> [QUESTÕES PROPOSTAS]
A - Reproduza na íntegra o trecho da resenha sobre Tropa de Elite 2 que vai de "Gênero: Drama /" até "se tornará pessoal.".
B - Segundo a resenha sobre Tropa de Elite 2, que cargo Nascimento passa a ocupar na Secretaria de Segurança Pública do Rio de Janeiro?

> [TEXTO PARA ANÁLISE]

Nenhum filme faz uma
crítica tão propícia à bandidagem que os brasileiros são obrigados a presenciar
de forma tão inteligente quanto esse.
Nota: 9,6
Título Original:
Tropa de Elite 2 – O Inimigo Agora e Outro
Direção: José Padilha
Elenco: Wagner Moura,
Irandhir Santos, André Ramiro, Milhem Cortaz, Maria Ribeiro, Seu Jorge, Sandro
Rocha, Tainá Müller, André Mattos, Pedro Van-Held, Adriano Garib, Julio Adrião,
Emílio Orciollo Neto, Rodrigo Candelot, Fabrício Boliveira, Marcello Gonçalves
Produção: José
Padilha, Marcos Prado
Roteiro: Bráulio
Mantovani, José Padilha e Rodrigo Pimentel
Ano: 2010
Duração: 115 min.
Gênero: Drama /
Thriller / Ação
Após alguns
incidentes envolvendo bandidos no presido de Bangu, o BOPE e um militante dos
direitos humanos, o até então Capitão Nascimento se torna, a partir desse
filme, o Tenente-Coronel da Polícia Militar do Rio de Janeiro e Subsecretário
de Inteligência da Secretaria de Segurança Pública do Rio de Janeiro. Como tal,
sua obrigação é a de monitorar todos os grampos telefônicos existentes no
estado. No entanto o problema não se concentrará apenas nas descobertas de
Nascimento a respeito do sistema, além dos problemas com o filho, o definitivo herói
terá de encarar a realidade de que todos que ama e tudo o que preza estão em
perigo, e é aí que a coisa se tornará pessoal.
Só pra curiosidade, o pôster da versão americana do filme. |
Esse filme não é
apenas uma simples denúncia à corrupção que ocorre no estado do Rio de Janeiro,
ele abrange o país todo e critica dezenas de problemas de que o povo brasileiro
não faz ideia ou tem coragem de confrontar. Durante a trama vemos cenas que,
apesar de absurdas, são comuns em nosso país: em diversos momentos, bandidos
conversam naturalmente com políticos, cada um exigindo os favores mais
inacreditáveis; as favelas são palcos de literais chacinas em verdadeiras
guerras travadas entre polícias e bandidos, o difícil é destingir uns dos
outros; a falta de escrúpulos dos políticos em tratarem a população apenas como
eleitores e se preocuparem apenas com seus futuros em suas carreiras; policiais
deixando de ser policiais para virarem apenas bandidos, alguns nem deixando a
nobre profissão de lado; a incessante batalha entre políticos e mídia, essa
última tendo milhares de cartas nas mangas, mas recusando-se a utilizá-las, por
medo, precaução, ou negociação; e ainda um momento muito particular em que dois
bandidos queimam corpos de vítimas e retiram seus dentes para garantir que
ninguém os identifique. Ainda podemos conferir momentos mais íntimos da vida de
Nascimento, como os problemas advindos da relação com seu filho, sua ex-esposa
e o atual marido dela que, por sinal, é o tal militante dos direitos humanos
que vai totalmente contra as políticas do BOPE.

> [EXCERTO DE DADOS]
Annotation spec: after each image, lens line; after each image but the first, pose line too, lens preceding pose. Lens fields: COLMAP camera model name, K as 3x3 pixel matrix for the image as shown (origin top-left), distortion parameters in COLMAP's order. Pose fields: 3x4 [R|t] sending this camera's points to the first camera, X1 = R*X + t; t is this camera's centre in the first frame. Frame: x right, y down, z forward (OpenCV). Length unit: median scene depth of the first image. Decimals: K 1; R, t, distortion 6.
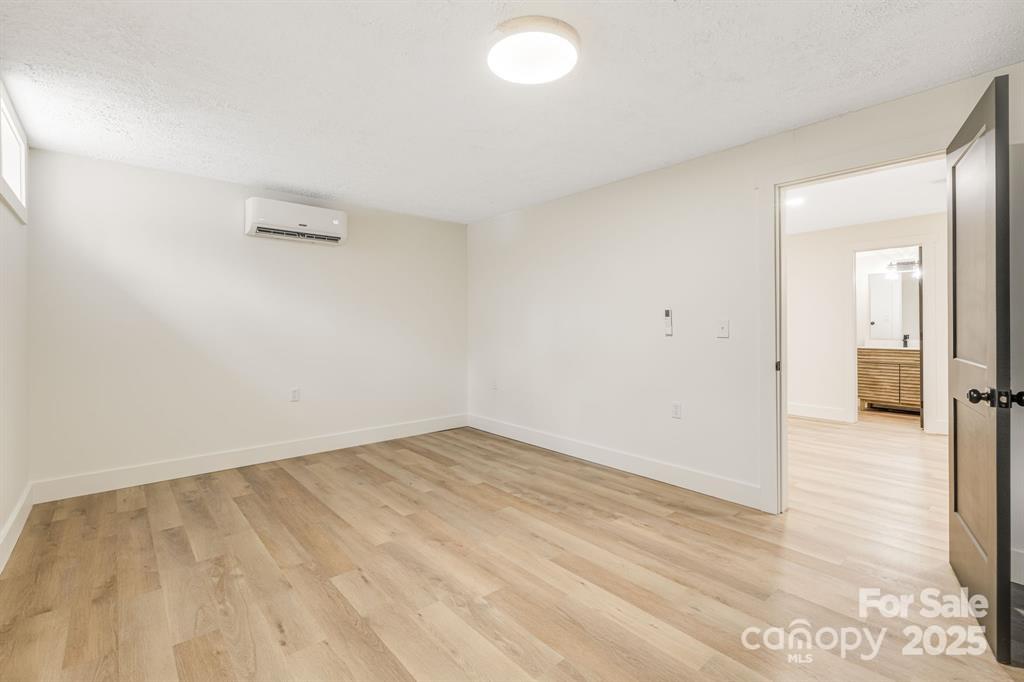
lens RADIAL K [[448.3, 0, 511.7], [0, 448.3, 325.9], [0, 0, 1]] dist [0.000364, -0.000338]
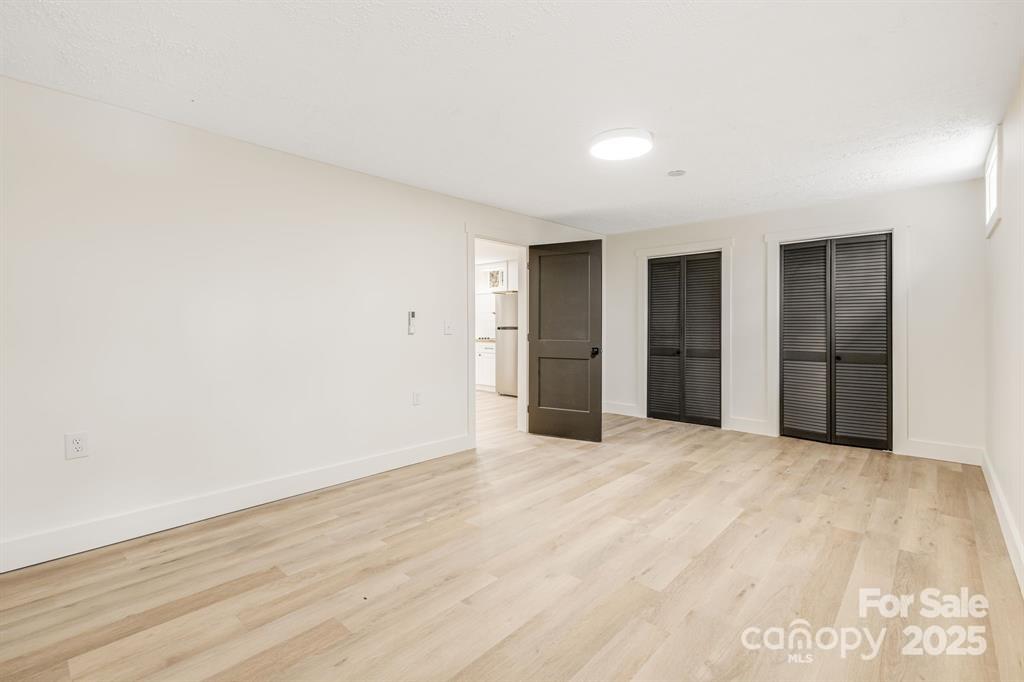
lens RADIAL K [[448.3, 0, 511.7], [0, 448.3, 325.9], [0, 0, 1]] dist [0.000364, -0.000338]
pose [[-0.090913, 0.002571, 0.995856, -0.879274], [0.001187, 0.999996, -0.002474, 0.004861], [-0.995858, 0.000957, -0.090915, 0.931754]]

> [GABARITO]
A -
Gênero: Drama /
Thriller / Ação
Após alguns
incidentes envolvendo bandidos no presido de Bangu, o BOPE e um militante dos
direitos humanos, o até então Capitão Nascimento se torna, a partir desse
filme, o Tenente-Coronel da Polícia Militar do Rio de Janeiro e Subsecretário
de Inteligência da Secretaria de Segurança Pública do Rio de Janeiro. Como tal,
sua obrigação é a de monitorar todos os grampos telefônicos existentes no
estado. No entanto o problema não se concentrará apenas nas descobertas de
Nascimento a respeito do sistema, além dos problemas com o filho, o definitivo herói
terá de encarar a realidade de que todos que ama e tudo o que preza estão em
perigo, e é aí que a coisa se tornará pessoal.

B - Subsecretário de Inteligência.